Have you ever had your mother or partner ask over the phone why your voice is sounding low, and checking whether you’re feeling fine or ill? What did they base their question on? Voice!

Computer science and computational linguistics have converged over the past several years to help convert speech to text — also called speech recognition — which is helping companies sense the stress, delight or anger in customers’ voices. Conversational AI is proving good enough to evaluate customer sentiment.

NLP is used for automated speech recognition. Virtual assistant applications such as Siri or Alexa are ready examples of services that use speech recognition.

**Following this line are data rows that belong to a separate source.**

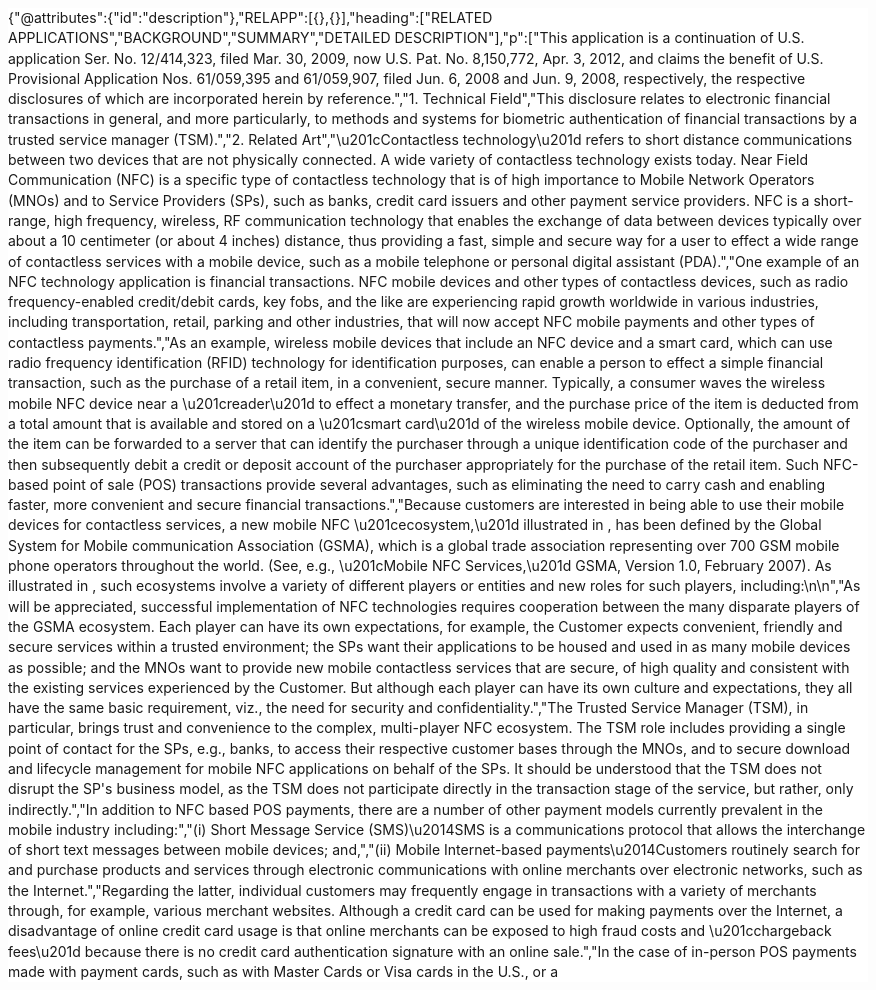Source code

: {"@attributes":{"id":"description"},"RELAPP":[{},{}],"heading":["RELATED APPLICATIONS","BACKGROUND","SUMMARY","DETAILED DESCRIPTION"],"p":["This application is a continuation of U.S. application Ser. No. 12\/414,323, filed Mar. 30, 2009, now U.S. Pat. No. 8,150,772, Apr. 3, 2012, and claims the benefit of U.S. Provisional Application Nos. 61\/059,395 and 61\/059,907, filed Jun. 6, 2008 and Jun. 9, 2008, respectively, the respective disclosures of which are incorporated herein by reference.","1. Technical Field","This disclosure relates to electronic financial transactions in general, and more particularly, to methods and systems for biometric authentication of financial transactions by a trusted service manager (TSM).","2. Related Art","\u201cContactless technology\u201d refers to short distance communications between two devices that are not physically connected. A wide variety of contactless technology exists today. Near Field Communication (NFC) is a specific type of contactless technology that is of high importance to Mobile Network Operators (MNOs) and to Service Providers (SPs), such as banks, credit card issuers and other payment service providers. NFC is a short-range, high frequency, wireless, RF communication technology that enables the exchange of data between devices typically over about a 10 centimeter (or about 4 inches) distance, thus providing a fast, simple and secure way for a user to effect a wide range of contactless services with a mobile device, such as a mobile telephone or personal digital assistant (PDA).","One example of an NFC technology application is financial transactions. NFC mobile devices and other types of contactless devices, such as radio frequency-enabled credit\/debit cards, key fobs, and the like are experiencing rapid growth worldwide in various industries, including transportation, retail, parking and other industries, that will now accept NFC mobile payments and other types of contactless payments.","As an example, wireless mobile devices that include an NFC device and a smart card, which can use radio frequency identification (RFID) technology for identification purposes, can enable a person to effect a simple financial transaction, such as the purchase of a retail item, in a convenient, secure manner. Typically, a consumer waves the wireless mobile NFC device near a \u201creader\u201d to effect a monetary transfer, and the purchase price of the item is deducted from a total amount that is available and stored on a \u201csmart card\u201d of the wireless mobile device. Optionally, the amount of the item can be forwarded to a server that can identify the purchaser through a unique identification code of the purchaser and then subsequently debit a credit or deposit account of the purchaser appropriately for the purchase of the retail item. Such NFC-based point of sale (POS) transactions provide several advantages, such as eliminating the need to carry cash and enabling faster, more convenient and secure financial transactions.","Because customers are interested in being able to use their mobile devices for contactless services, a new mobile NFC \u201cecosystem,\u201d illustrated in , has been defined by the Global System for Mobile communication Association (GSMA), which is a global trade association representing over 700 GSM mobile phone operators throughout the world. (See, e.g., \u201cMobile NFC Services,\u201d GSMA, Version 1.0, February 2007). As illustrated in , such ecosystems involve a variety of different players or entities and new roles for such players, including:\n\n","As will be appreciated, successful implementation of NFC technologies requires cooperation between the many disparate players of the GSMA ecosystem. Each player can have its own expectations, for example, the Customer expects convenient, friendly and secure services within a trusted environment; the SPs want their applications to be housed and used in as many mobile devices as possible; and the MNOs want to provide new mobile contactless services that are secure, of high quality and consistent with the existing services experienced by the Customer. But although each player can have its own culture and expectations, they all have the same basic requirement, viz., the need for security and confidentiality.","The Trusted Service Manager (TSM), in particular, brings trust and convenience to the complex, multi-player NFC ecosystem. The TSM role includes providing a single point of contact for the SPs, e.g., banks, to access their respective customer bases through the MNOs, and to secure download and lifecycle management for mobile NFC applications on behalf of the SPs. It should be understood that the TSM does not disrupt the SP's business model, as the TSM does not participate directly in the transaction stage of the service, but rather, only indirectly.","In addition to NFC based POS payments, there are a number of other payment models currently prevalent in the mobile industry including:","(i) Short Message Service (SMS)\u2014SMS is a communications protocol that allows the interchange of short text messages between mobile devices; and,","(ii) Mobile Internet-based payments\u2014Customers routinely search for and purchase products and services through electronic communications with online merchants over electronic networks, such as the Internet.","Regarding the latter, individual customers may frequently engage in transactions with a variety of merchants through, for example, various merchant websites. Although a credit card can be used for making payments over the Internet, a disadvantage of online credit card usage is that online merchants can be exposed to high fraud costs and \u201cchargeback fees\u201d because there is no credit card authentication signature with an online sale.","In the case of in-person POS payments made with payment cards, such as with Master Cards or Visa cards in the U.S., or a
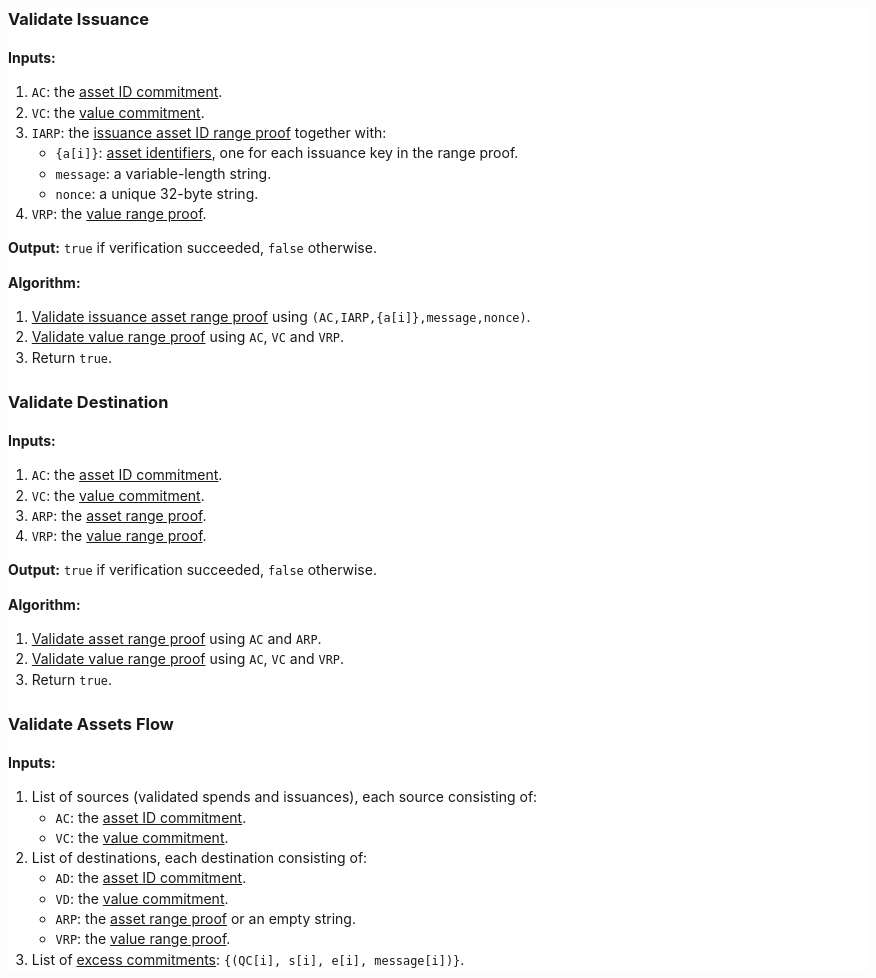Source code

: 


### Validate Issuance

**Inputs:**

1. `AC`: the [asset ID commitment](#asset-id-commitment).
2. `VC`: the [value commitment](#value-commitment).
3. `IARP`: the [issuance asset ID range proof](#issuance-asset-range-proof) together with:
    * `{a[i]}`: [asset identifiers](blockchain.md#asset-id), one for each issuance key in the range proof.
    * `message`: a variable-length string.
    * `nonce`: a unique 32-byte string.
4. `VRP`: the [value range proof](#value-range-proof).

**Output:** `true` if verification succeeded, `false` otherwise.

**Algorithm:**

1. [Validate issuance asset range proof](#validate-issuance-asset-range-proof) using `(AC,IARP,{a[i]},message,nonce)`.
2. [Validate value range proof](#validate-value-range-proof) using `AC`, `VC` and `VRP`.
3. Return `true`.



### Validate Destination

**Inputs:**

1. `AC`: the [asset ID commitment](#asset-id-commitment).
2. `VC`: the [value commitment](#value-commitment).
3. `ARP`: the [asset range proof](#asset-range-proof).
4. `VRP`: the [value range proof](#value-range-proof).

**Output:** `true` if verification succeeded, `false` otherwise.

**Algorithm:**

1. [Validate asset range proof](#validate-asset-range-proof) using `AC` and `ARP`.
2. [Validate value range proof](#validate-value-range-proof) using `AC`, `VC` and `VRP`.
3. Return `true`.



### Validate Assets Flow

**Inputs:**

1. List of sources (validated spends and issuances), each source consisting of:
    * `AC`: the [asset ID commitment](#asset-id-commitment).
    * `VC`: the [value commitment](#value-commitment).
2. List of destinations, each destination consisting of:
    * `AD`: the [asset ID commitment](#asset-id-commitment).
    * `VD`: the [value commitment](#value-commitment).
    * `ARP`: the [asset range proof](#asset-range-proof) or an empty string.
    * `VRP`: the [value range proof](#value-range-proof).
3. List of [excess commitments](#excess-commitment): `{(QC[i], s[i], e[i], message[i])}`.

When it comes to speech recognition used by companies to understand customer sentiment, especially by analysing call records at contact centres, Uniphore says its conversational artificial intelligence (AI) helps predict intent from voice, sentiment, tonal cues and emotion in customer conversations. Such technology helps drive self-service before the customer’s call needs to be transferred to contact centre agents for complex queries. This also helps companies gain insights into agent performance, Uniphore says.

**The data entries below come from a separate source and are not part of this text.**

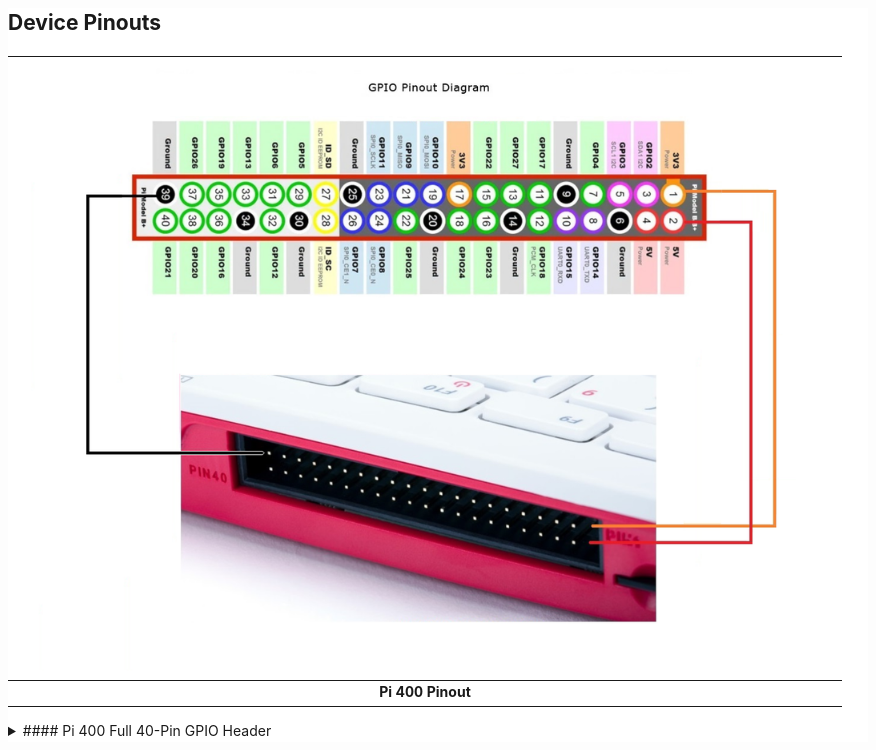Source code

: 
## Device Pinouts

| [<img src="rPi400Pinout-3a.png" alt="Pi 400 Pinout" title="Pi 400 Pinout" width="820px">](rPi400Pinout-3a.png) |
|:--------------------------------------------------------------------------------------------------------------:|
| **Pi 400 Pinout**                                                                                             |
<details><summary>#### Pi 400 Full 40-Pin GPIO Header</summary></details>
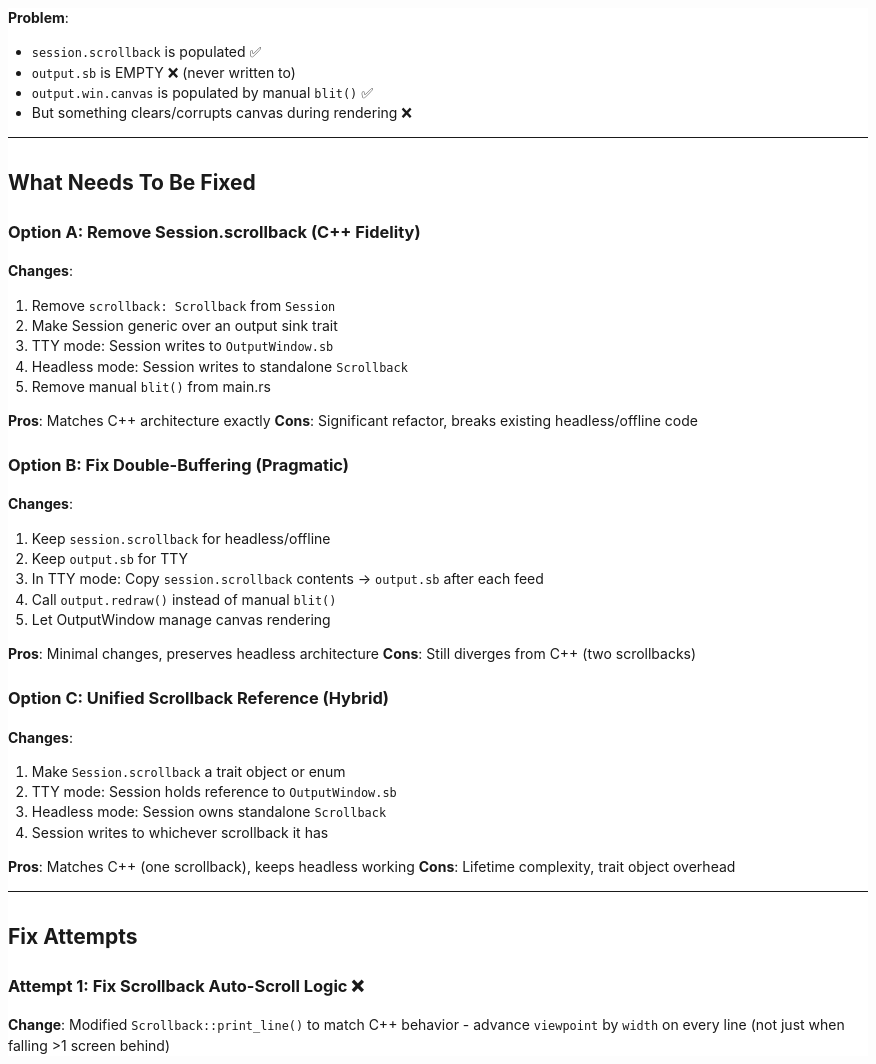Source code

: **Problem**:
- `session.scrollback` is populated ✅
- `output.sb` is EMPTY ❌ (never written to)
- `output.win.canvas` is populated by manual `blit()` ✅
- But something clears/corrupts canvas during rendering ❌

---

## What Needs To Be Fixed

### Option A: Remove Session.scrollback (C++ Fidelity)

**Changes**:
1. Remove `scrollback: Scrollback` from `Session`
2. Make Session generic over an output sink trait
3. TTY mode: Session writes to `OutputWindow.sb`
4. Headless mode: Session writes to standalone `Scrollback`
5. Remove manual `blit()` from main.rs

**Pros**: Matches C++ architecture exactly
**Cons**: Significant refactor, breaks existing headless/offline code

### Option B: Fix Double-Buffering (Pragmatic)

**Changes**:
1. Keep `session.scrollback` for headless/offline
2. Keep `output.sb` for TTY
3. In TTY mode: Copy `session.scrollback` contents → `output.sb` after each feed
4. Call `output.redraw()` instead of manual `blit()`
5. Let OutputWindow manage canvas rendering

**Pros**: Minimal changes, preserves headless architecture
**Cons**: Still diverges from C++ (two scrollbacks)

### Option C: Unified Scrollback Reference (Hybrid)

**Changes**:
1. Make `Session.scrollback` a trait object or enum
2. TTY mode: Session holds reference to `OutputWindow.sb`
3. Headless mode: Session owns standalone `Scrollback`
4. Session writes to whichever scrollback it has

**Pros**: Matches C++ (one scrollback), keeps headless working
**Cons**: Lifetime complexity, trait object overhead

---

## Fix Attempts

### Attempt 1: Fix Scrollback Auto-Scroll Logic ❌
**Change**: Modified `Scrollback::print_line()` to match C++ behavior - advance `viewpoint` by `width` on every line (not just when falling >1 screen behind)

Conversational AI is driven by three core technologies, says Uniphore: NLP, AI, and machine learning (ML).

NLP software analyses natural human language and speech, interpreting contextual nuances and extracting relevant information. Together with natural language understanding (NLU), NLP allows humans to have conversations with AI.

AI uses the data analysed by NLP to predict patterns of communication. Conversational AI allows machines to communicate back and forth with humans, generating relevant automated responses based on the speaker’s intent and other contextual insights.

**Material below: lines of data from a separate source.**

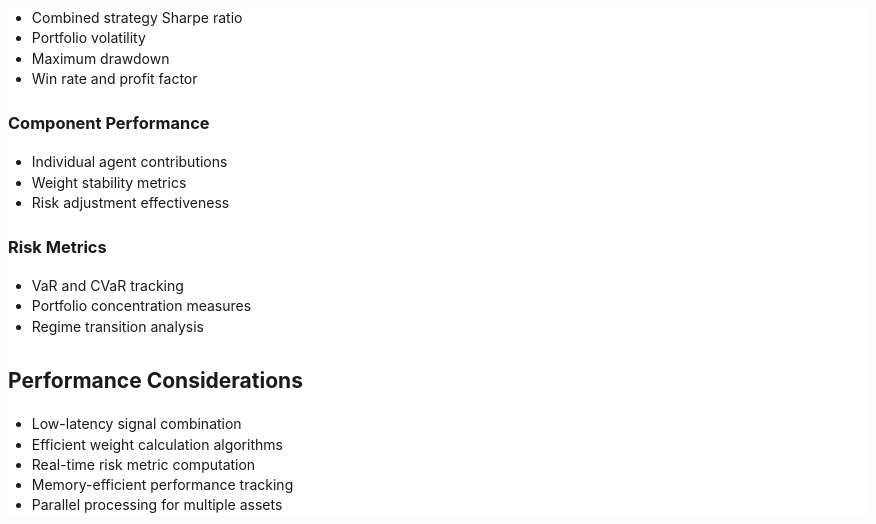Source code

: - Combined strategy Sharpe ratio
- Portfolio volatility
- Maximum drawdown
- Win rate and profit factor

### Component Performance

- Individual agent contributions
- Weight stability metrics
- Risk adjustment effectiveness

### Risk Metrics

- VaR and CVaR tracking
- Portfolio concentration measures
- Regime transition analysis

## Performance Considerations

- Low-latency signal combination
- Efficient weight calculation algorithms
- Real-time risk metric computation
- Memory-efficient performance tracking
- Parallel processing for multiple assets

ML enables AI-based systems to ‘learn’ and improve from experience without being explicitly programmed. “A subset of machine learning, deep learning, allows conversational AI models to cluster and categorise extracted data to make highly accurate predictions. Deep learning models run on neural networks. Many voice AI-based virtual assistants use deep learning models to mimic natural human speech,” according to the Uniphore website.

These three together power many of the tools and experiences we take for granted today, such as search engines, email spam filters, language translation software, and grammar analysis.

Uniphore says the technology from Hexagone will “enhance its capability to fuse all data derived from computer vision, natural language processing, knowledge AI, and voice and tonal analysis to pick up behavioural and emotional cues”.

In a video announcing the acquisition, Hexagone chief Camille Srour explains that even the sound of frustration — the “aargh” from an angry customer — or a laugh in every conversation are picked up and analysed by this technology.

He points out that without such technology companies tend to pick up voice calls at random at the end of every year and arrive at marketing or sales strategies based on insights gained from them. This, he says, is not the ideal way. After all, if only three customers want a certain feature among the thousands of end-users, then the company would end up being misled if it happened to listen to only those three customers randomly.